Everything you need to know about the Jen Reid statue replacing slave-trader Edward Colston
The statue of the BLM campaigner appeared overnight
A brand-new statue of a Black Lives Matter protester has been installed where the statue of slave-trader Edward Colston used to stand.
Artist Mark Quinn erected the statue of Jen Reid before 5am, before any police or council workers could stop them, with Reid saying: “It’s just incredible. That’s pretty fucking ballsy, that is.”
On June 7th, the statue of Edward Colston was torn down in Bristol City Centre, and then rolled into the harbour, making headlines around the world.
Who is Jen Reid, the activist whose statue has replaced Edward Colston?
Bristol resident Reid took part in the Black Lives Matter protests that ended with the toppling of the Colston statue, and became known as she stood on the plinth where the statue used to stand with her arm raised, which she called “spontaneous”.

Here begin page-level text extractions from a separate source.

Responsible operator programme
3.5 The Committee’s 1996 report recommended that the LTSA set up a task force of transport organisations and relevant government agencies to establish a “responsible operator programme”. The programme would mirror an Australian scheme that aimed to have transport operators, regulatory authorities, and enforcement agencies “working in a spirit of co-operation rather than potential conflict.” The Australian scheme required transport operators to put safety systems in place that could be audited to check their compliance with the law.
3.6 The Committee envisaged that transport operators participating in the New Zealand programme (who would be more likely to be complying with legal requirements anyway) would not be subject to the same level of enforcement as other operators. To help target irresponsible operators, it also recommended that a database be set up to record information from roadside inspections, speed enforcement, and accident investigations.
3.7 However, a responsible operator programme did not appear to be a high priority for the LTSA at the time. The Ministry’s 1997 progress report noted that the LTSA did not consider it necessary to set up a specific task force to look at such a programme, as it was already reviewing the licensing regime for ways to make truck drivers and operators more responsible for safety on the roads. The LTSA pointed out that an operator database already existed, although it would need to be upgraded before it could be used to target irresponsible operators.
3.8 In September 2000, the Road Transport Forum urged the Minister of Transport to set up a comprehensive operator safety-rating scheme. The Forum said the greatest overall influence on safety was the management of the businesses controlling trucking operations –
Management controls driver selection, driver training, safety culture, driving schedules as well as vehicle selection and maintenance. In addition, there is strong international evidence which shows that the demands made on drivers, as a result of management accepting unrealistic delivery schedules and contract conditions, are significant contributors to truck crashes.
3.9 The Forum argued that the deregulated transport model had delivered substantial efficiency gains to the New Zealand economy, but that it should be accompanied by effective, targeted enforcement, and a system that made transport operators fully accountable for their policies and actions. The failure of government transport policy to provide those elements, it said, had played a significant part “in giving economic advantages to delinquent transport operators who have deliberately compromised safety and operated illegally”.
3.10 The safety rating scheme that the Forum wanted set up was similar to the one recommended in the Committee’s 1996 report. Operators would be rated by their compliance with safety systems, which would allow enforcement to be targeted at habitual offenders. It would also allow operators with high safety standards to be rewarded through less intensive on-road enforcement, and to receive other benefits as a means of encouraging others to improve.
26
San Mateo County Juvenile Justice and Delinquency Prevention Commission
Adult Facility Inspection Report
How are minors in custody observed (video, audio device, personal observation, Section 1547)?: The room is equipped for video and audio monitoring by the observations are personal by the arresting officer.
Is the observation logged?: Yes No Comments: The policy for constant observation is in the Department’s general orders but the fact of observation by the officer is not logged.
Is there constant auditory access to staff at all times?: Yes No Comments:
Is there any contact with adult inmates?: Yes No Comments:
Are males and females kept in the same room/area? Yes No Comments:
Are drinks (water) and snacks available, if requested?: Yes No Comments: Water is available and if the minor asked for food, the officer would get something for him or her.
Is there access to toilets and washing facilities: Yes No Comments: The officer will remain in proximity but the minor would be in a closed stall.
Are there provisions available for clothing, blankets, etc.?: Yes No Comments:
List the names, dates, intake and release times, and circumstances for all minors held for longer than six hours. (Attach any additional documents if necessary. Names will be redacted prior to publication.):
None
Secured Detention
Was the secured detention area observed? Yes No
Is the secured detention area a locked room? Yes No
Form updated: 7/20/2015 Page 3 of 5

Reid said: “On my way home from the protests on 7 June, I felt an overwhelming impulse to climb onto the plinth, just wholly driven to do it by the events which had taken place right before. Seeing the statue of Edward Colston being thrown into the river felt like a genuinely historical moment; huge.
“When I was stood there on the plinth, and raised my arm in a Black Power salute, it was spontaneous; I didn’t even think about it. It was like an electrical charge of power was running through me. My immediate thoughts were for the enslaved people who died at the hands of Colston and to give them power. I wanted to give George Floyd power. I wanted to provide power to Black people like me who have suffered injustices and inequality. A surge of power out to them all.”
How was the replacement Edward Colston statue made and installed?
On the day of the Black Lives Matter protest in Bristol, a friend of artist Marc Quinn showed him a photo on Instagram of Jen Reid stood on top of the Colston plinth.
He said: “My first, instant thought was how incredible it would be to make a sculpture of her, in that instant. It is such a powerful image, of a moment I felt, had to be materialised, forever. I contacted Jen via social media to discuss the idea of the sculpture, and she told me she wanted to collaborate.”
Quinn contacted Reid via Instagram, and soon she was in Quinn’s studio being recorded with a 3D scanner, capturing in immaculate detail the iconic pose, and the detail of her clothing (the same ones she wore when the statue came down).
Fast forward to this morning, and in the cover of the thin, early-morning light, 10 people in hi-vis waited for the statue to arrive, to install it before the authorities found out. They had practiced in advance so they could install it in as little time as possible, to avoid being stopped.
“The only thing that could have stopped it would have been some kind of official intervention,” said artist Marc Quinn, “but it didn’t happen. It looks like it’s always been here.”
Who is Marc Quinn (the artist)?
Quinn, age 56, is an internationally celebrated artist based in London, who has exhibited works at galleries such as the Tate Modern, the South London Gallery, and Sir John Soane’s museum.
According to his Wikipedia page, Quinn explores “what it is to be human in the world today”, which is very apt.
On the new statue, called “A Surge of Power“, he said: “This sculpture captures a moment. It happened in the middle of the news and the worldwide ripple effect from George Floyd’s killing – all of which I had been following.
“The plinth of Edward Colston in Bristol seems the right place to share this sculpture about the fight against racism, which is undoubtedly the other virus facing society today.
“Jen and I are not putting this sculpture on the plinth as a permanent solution to what should be there – it’s a spark which we hope will help to bring continued attention to this vital and pressing issue. We want to keep highlighting the unacceptable problem of institutionalised and systemic racism that everyone has to face up to. This sculpture had to happen in the public realm now: this is not a new issue, but it feels like there’s been a global tipping point. It’s time for direct action now.”
How long will the statue stay up?
Mayor Marvin Rees released a statement saying that the statue is “the work and decision of London based artist” that was “not requested and permission was not given”, and that “the city will decided on city memorials”.
“We have set out a process to manage our journey. We have established a history commission which help us tell our full city history. As we learn this fuller history including the part played by black people, women, the working class, trade unions, and children among others, we will be in a better position to understand who we are, how we got here and who we wish to honour. Crucial to our heritage has been the harbour and the docks, manufacturing and industry, research and innovation, transport, slum clearances, housing, modern gentrification and faith. As the commission shares this information, the city will decide on city memorials and the future of the plinth.”
However, the artist, Marc Quinn, has said the statue isn’t intended to be permanent but to spark change and debate.
Jen Reid said: “This sculpture is about making a stand for my mother, for my daughter, for Black people like me. It’s about Black children seeing it up there. It’s something to feel proud of, to have a sense of belonging because we do belong here and we’re not going anywhere.”